# Quantum Colloquium – Linear Growth of Quantum Circuit Complexity

Jens Eisert (Free University of Berlin)

Quantifying quantum states' complexity is a key problem in various subfields of science, ranging from quantum computing - where it is closely related to notions of computational complexity - to black-hole physics. In this talk, we discuss notions of circuit complexity from different perspectives. We start from classifying quantum states according to the preparation complexity. The main result presented in the talk is a proof of a prominent conjecture by Brown and Susskind about how random quantum circuits' complexity increases with the depth of the circuit [1]. For this, we discuss random circuits composed of Haar-random two-qubit quantum gates. Implementing the unitary exactly requires a circuit of some minimal number of gates - the unitary's exact circuit complexity. We prove that this complexity grows linearly in the number of random gates, with unit probability, until saturating after exponentially many random gates. Our proof is surprisingly short, given the established difficulty of lower-bounding the exact circuit complexity. Our strategy combines differential topology and elementary algebraic geometry with an inductive construction of Clifford circuits. We hint at approximate notions of complexity, and have a brief look at the role entanglement plays here [2]. We procrastinate briefly when stating that surprisingly, random Clifford circuits can be uplifted to approximate unitary designs by a number of T-gates that is independent of the system size [3]. In the last part of the talk, we discuss notions of quantum thermodynamics from the perspective of complexity, elaborate on notions of Landauer erasure and have a look at what could be called a resource theory of quantum uncomplexity [4].
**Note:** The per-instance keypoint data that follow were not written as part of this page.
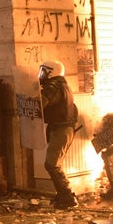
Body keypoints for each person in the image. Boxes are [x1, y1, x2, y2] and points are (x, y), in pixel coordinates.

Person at [39, 59, 79, 209]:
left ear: (51, 72)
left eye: (43, 71)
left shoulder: (54, 87)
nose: (41, 75)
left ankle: (67, 197)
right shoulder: (63, 85)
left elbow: (42, 102)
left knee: (52, 164)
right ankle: (64, 195)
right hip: (63, 128)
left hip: (61, 129)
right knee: (53, 164)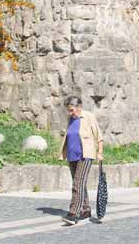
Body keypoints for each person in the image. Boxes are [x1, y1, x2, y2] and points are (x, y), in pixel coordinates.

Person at [59, 96, 104, 226]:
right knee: (80, 183)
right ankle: (86, 209)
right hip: (72, 156)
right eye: (68, 110)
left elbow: (99, 136)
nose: (70, 113)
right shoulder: (70, 119)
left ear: (79, 107)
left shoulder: (88, 116)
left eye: (72, 110)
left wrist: (100, 152)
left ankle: (73, 214)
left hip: (85, 155)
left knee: (77, 184)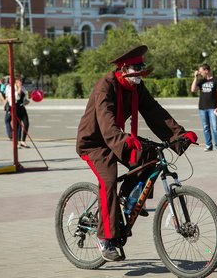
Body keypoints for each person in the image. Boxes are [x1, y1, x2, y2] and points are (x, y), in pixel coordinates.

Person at [76, 45, 197, 262]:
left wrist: (180, 135)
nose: (139, 76)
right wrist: (123, 139)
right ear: (123, 70)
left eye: (141, 71)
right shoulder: (106, 86)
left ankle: (127, 198)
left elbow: (154, 112)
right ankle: (106, 239)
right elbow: (106, 121)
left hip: (116, 138)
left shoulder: (136, 88)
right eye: (136, 71)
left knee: (151, 155)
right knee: (108, 180)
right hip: (95, 143)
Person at [190, 63, 217, 151]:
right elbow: (193, 90)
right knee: (205, 127)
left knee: (215, 126)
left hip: (213, 107)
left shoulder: (216, 80)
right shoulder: (201, 81)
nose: (200, 73)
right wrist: (195, 77)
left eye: (201, 72)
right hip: (202, 108)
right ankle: (208, 145)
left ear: (206, 71)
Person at [5, 75, 30, 148]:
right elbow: (17, 97)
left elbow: (24, 97)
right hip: (15, 108)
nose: (21, 82)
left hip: (22, 107)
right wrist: (18, 88)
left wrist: (26, 101)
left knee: (26, 123)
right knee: (16, 126)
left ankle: (23, 141)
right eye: (19, 81)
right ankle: (16, 142)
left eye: (21, 81)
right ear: (16, 81)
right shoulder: (11, 88)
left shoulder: (23, 88)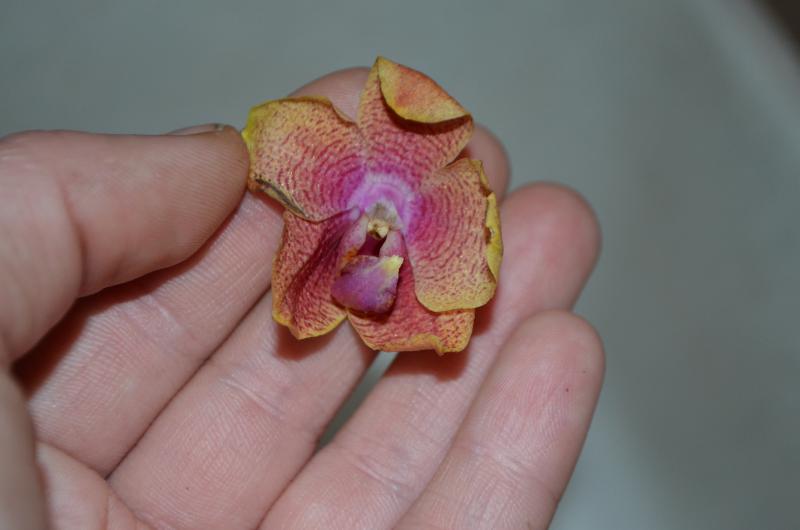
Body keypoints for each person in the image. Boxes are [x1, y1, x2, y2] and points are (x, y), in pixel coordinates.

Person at [0, 68, 604, 530]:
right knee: (303, 308)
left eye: (381, 232)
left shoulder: (451, 222)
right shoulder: (320, 170)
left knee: (438, 320)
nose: (376, 233)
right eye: (377, 230)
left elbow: (453, 310)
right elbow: (270, 142)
[1] J. Haferkamp, P. Faist, N. B. T. Kothakonda, J. Eisert, N. Yunger Halpern, Linear growth of quantum circuit complexity, Nature Physics 18, 528–532 (2022).

[2] J. Eisert, Entangling power and quantum circuit complexity, Physical Review Letters 127, 020501 (2021).

[3] J. Haferkamp, F. Montealegre-Mora, M. Heinrich, J. Eisert, D. Gross, I. Roth, Efficient unitary designs with a system-size independent number of non-Clifford gates, arXiv:2002.09524, Communications in Mathematical Physics, in press (2022).

[4] N. Yunger Halpern, N. B. T. Kothakonda, J. Haferkamp, A. Munson, J. Eisert, P. Faist, Resource theory of quantum uncomplexity, arXiv:2110.11371 (2021).